(DATA FOR THE TASK Opens)

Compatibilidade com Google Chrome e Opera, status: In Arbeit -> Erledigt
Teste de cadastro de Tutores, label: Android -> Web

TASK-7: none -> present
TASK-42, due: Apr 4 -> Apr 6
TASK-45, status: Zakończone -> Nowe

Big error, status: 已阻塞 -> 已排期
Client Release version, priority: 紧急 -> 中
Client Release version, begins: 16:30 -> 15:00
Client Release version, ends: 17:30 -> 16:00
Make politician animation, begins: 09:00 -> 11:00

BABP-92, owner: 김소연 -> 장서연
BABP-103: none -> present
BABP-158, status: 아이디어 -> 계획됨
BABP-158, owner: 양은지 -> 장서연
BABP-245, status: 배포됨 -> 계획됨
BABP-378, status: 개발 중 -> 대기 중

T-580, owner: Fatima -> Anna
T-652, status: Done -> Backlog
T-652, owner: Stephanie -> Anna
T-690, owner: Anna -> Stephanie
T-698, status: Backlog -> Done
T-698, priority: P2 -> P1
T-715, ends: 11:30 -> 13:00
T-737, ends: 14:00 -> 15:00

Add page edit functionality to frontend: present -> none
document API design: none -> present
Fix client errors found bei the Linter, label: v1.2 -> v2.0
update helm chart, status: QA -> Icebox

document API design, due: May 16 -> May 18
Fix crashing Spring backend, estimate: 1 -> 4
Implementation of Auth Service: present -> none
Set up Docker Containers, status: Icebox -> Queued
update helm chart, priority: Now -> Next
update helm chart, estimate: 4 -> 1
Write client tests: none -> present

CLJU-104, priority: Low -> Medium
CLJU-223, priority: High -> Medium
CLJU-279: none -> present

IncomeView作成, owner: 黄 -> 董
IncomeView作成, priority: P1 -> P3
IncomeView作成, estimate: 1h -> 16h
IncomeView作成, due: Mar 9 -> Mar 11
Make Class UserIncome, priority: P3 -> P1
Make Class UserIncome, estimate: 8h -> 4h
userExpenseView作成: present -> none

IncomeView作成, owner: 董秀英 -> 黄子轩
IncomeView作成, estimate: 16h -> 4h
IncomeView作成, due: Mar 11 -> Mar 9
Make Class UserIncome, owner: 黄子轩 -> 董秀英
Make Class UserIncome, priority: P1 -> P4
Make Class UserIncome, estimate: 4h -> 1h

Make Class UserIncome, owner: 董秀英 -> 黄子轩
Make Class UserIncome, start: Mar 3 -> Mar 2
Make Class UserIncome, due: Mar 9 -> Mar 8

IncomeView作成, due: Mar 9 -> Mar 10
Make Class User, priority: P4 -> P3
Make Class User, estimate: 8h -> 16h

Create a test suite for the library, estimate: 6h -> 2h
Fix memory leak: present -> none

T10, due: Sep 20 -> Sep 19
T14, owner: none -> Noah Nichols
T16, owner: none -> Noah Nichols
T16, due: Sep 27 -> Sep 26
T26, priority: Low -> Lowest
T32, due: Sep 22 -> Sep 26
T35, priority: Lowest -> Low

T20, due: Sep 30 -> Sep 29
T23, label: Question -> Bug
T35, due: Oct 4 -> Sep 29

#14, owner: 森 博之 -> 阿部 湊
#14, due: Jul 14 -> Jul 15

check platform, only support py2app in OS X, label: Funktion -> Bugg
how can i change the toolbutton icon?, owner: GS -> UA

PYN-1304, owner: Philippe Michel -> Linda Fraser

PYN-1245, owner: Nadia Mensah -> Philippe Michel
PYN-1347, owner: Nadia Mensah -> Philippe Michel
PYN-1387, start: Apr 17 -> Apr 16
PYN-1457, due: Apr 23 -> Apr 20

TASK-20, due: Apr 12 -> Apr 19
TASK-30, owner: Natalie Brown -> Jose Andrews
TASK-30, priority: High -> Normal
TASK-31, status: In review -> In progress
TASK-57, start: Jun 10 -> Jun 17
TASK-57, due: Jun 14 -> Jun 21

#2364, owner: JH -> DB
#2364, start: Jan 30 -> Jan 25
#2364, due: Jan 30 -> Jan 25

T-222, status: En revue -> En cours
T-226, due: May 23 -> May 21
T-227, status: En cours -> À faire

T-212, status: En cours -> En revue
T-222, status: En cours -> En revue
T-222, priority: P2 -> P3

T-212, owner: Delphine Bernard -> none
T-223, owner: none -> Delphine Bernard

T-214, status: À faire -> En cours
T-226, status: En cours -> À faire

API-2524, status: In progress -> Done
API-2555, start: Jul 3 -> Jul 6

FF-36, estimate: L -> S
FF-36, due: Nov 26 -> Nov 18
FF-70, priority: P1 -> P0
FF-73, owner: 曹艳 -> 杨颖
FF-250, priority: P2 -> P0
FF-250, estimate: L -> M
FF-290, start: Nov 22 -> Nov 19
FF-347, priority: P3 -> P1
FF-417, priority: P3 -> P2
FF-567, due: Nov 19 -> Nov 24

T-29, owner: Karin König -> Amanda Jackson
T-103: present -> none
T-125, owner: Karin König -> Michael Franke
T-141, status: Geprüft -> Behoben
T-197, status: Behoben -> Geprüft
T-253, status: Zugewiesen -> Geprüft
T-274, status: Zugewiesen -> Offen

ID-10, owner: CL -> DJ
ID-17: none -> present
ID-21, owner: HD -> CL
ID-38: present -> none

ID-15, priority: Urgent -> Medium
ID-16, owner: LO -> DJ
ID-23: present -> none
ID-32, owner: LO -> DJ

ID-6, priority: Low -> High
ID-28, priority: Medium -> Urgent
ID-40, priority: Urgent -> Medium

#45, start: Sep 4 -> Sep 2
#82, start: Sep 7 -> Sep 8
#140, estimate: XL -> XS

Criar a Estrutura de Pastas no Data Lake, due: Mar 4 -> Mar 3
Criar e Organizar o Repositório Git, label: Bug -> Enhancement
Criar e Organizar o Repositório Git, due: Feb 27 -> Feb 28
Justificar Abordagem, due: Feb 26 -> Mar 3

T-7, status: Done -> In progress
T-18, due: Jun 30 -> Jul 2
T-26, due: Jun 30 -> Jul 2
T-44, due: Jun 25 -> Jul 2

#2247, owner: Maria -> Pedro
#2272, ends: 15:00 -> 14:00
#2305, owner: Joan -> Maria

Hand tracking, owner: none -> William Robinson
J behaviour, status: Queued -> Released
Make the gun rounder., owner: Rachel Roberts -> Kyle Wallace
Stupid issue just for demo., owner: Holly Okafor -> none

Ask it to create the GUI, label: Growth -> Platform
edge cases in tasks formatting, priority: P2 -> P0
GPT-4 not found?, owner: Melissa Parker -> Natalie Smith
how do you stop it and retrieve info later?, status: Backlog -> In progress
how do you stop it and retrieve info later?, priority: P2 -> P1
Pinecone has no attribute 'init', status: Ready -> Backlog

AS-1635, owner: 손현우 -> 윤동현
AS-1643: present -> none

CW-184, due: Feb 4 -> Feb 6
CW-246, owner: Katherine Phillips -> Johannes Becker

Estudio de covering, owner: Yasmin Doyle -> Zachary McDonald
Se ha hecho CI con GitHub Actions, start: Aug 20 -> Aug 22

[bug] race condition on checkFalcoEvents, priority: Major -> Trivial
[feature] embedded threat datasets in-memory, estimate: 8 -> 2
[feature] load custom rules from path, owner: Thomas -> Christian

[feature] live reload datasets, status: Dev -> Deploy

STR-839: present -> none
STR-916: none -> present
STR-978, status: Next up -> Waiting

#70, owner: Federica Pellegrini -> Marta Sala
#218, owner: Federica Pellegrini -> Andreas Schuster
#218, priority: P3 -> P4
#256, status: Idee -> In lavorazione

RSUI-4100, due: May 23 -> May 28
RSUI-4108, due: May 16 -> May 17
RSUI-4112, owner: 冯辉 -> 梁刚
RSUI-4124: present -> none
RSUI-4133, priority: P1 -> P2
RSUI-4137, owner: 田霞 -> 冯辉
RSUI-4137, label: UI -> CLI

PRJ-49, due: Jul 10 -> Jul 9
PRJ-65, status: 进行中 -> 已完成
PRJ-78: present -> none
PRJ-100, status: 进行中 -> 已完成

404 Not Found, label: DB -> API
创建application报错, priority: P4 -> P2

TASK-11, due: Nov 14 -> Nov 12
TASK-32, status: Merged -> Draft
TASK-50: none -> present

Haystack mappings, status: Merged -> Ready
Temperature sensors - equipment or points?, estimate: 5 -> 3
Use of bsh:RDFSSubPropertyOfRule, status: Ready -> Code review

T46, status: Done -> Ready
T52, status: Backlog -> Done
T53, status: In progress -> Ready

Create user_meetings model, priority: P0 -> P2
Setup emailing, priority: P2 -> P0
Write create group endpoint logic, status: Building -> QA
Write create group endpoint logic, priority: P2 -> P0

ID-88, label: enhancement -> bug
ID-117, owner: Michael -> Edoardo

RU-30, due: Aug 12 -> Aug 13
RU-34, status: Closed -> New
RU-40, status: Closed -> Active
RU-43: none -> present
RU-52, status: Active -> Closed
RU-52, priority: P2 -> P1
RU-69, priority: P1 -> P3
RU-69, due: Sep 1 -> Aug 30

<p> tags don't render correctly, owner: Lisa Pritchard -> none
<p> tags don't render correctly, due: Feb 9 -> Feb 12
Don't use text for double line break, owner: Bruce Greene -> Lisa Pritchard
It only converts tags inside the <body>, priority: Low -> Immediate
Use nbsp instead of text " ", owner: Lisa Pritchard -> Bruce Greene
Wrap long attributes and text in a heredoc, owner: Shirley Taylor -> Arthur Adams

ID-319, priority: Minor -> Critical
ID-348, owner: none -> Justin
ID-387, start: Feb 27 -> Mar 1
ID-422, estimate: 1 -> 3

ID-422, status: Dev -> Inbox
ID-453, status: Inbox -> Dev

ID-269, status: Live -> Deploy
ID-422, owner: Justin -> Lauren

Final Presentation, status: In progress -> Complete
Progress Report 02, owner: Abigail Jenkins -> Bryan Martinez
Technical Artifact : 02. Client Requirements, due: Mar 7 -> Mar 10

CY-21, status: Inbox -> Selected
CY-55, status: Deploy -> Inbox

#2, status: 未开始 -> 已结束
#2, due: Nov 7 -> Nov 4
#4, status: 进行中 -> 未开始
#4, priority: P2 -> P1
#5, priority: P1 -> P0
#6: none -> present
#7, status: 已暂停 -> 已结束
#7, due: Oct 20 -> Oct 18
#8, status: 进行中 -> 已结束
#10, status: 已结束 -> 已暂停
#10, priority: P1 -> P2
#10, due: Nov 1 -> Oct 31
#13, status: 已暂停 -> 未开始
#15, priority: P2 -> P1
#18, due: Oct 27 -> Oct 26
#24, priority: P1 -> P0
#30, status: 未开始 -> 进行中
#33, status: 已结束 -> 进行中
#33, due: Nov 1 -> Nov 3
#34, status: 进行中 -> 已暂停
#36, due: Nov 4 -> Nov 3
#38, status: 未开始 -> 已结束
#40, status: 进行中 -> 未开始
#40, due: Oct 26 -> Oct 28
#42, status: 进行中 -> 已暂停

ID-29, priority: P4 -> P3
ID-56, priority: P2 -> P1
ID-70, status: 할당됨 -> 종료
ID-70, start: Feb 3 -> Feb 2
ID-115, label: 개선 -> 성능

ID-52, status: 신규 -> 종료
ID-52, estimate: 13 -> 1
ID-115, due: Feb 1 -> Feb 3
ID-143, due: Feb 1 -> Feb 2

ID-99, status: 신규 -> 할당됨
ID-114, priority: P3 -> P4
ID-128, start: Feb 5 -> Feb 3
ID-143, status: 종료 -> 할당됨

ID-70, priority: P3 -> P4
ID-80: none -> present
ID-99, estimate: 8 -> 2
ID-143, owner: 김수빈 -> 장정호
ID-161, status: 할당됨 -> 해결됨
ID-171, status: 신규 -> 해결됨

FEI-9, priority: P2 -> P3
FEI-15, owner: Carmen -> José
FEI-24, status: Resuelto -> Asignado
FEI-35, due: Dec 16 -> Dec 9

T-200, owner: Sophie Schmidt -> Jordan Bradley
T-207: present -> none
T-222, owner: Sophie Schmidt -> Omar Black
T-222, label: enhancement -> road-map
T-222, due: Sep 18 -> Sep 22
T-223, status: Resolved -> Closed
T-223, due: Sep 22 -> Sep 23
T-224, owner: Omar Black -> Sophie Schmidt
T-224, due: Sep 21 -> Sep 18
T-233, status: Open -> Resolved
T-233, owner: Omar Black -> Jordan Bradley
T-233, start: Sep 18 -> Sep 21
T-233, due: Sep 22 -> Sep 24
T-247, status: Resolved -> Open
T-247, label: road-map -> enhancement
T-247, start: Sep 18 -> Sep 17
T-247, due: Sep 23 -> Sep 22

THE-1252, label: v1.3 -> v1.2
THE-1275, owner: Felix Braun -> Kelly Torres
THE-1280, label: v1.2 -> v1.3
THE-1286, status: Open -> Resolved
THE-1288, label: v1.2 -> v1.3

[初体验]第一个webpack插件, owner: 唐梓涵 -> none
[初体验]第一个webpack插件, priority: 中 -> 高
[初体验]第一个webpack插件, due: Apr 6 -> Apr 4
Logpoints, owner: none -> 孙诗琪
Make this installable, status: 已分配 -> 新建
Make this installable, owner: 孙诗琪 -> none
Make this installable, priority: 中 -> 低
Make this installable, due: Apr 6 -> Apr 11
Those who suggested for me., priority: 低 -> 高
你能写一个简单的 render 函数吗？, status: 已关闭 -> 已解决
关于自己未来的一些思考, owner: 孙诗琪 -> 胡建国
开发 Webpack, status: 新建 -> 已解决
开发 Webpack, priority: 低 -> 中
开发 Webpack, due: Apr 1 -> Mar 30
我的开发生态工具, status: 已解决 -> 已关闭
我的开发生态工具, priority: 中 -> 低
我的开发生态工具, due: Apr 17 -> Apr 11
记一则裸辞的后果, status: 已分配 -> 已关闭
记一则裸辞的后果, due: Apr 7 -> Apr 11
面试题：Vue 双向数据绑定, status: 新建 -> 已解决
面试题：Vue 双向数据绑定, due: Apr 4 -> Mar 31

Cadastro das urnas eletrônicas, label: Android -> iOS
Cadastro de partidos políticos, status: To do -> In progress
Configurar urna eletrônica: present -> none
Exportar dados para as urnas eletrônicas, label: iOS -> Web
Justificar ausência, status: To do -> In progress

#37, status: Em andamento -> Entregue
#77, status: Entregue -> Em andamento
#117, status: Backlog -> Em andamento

(DATA FOR THE TASK Closes)

▶ GOAL OF THE EXERCISE: Go to the line with "ID-269, status: Live -> Deploy" in the entries above and repeat every line from there through the line with "#10, due: Nov 1 -> Oct 31", exactly and with no other text.

▶ RESPONSE TO THIS EXERCISE:
ID-269, status: Live -> Deploy
ID-422, owner: Justin -> Lauren

Final Presentation, status: In progress -> Complete
Progress Report 02, owner: Abigail Jenkins -> Bryan Martinez
Technical Artifact : 02. Client Requirements, due: Mar 7 -> Mar 10

CY-21, status: Inbox -> Selected
CY-55, status: Deploy -> Inbox

#2, status: 未开始 -> 已结束
#2, due: Nov 7 -> Nov 4
#4, status: 进行中 -> 未开始
#4, priority: P2 -> P1
#5, priority: P1 -> P0
#6: none -> present
#7, status: 已暂停 -> 已结束
#7, due: Oct 20 -> Oct 18
#8, status: 进行中 -> 已结束
#10, status: 已结束 -> 已暂停
#10, priority: P1 -> P2
#10, due: Nov 1 -> Oct 31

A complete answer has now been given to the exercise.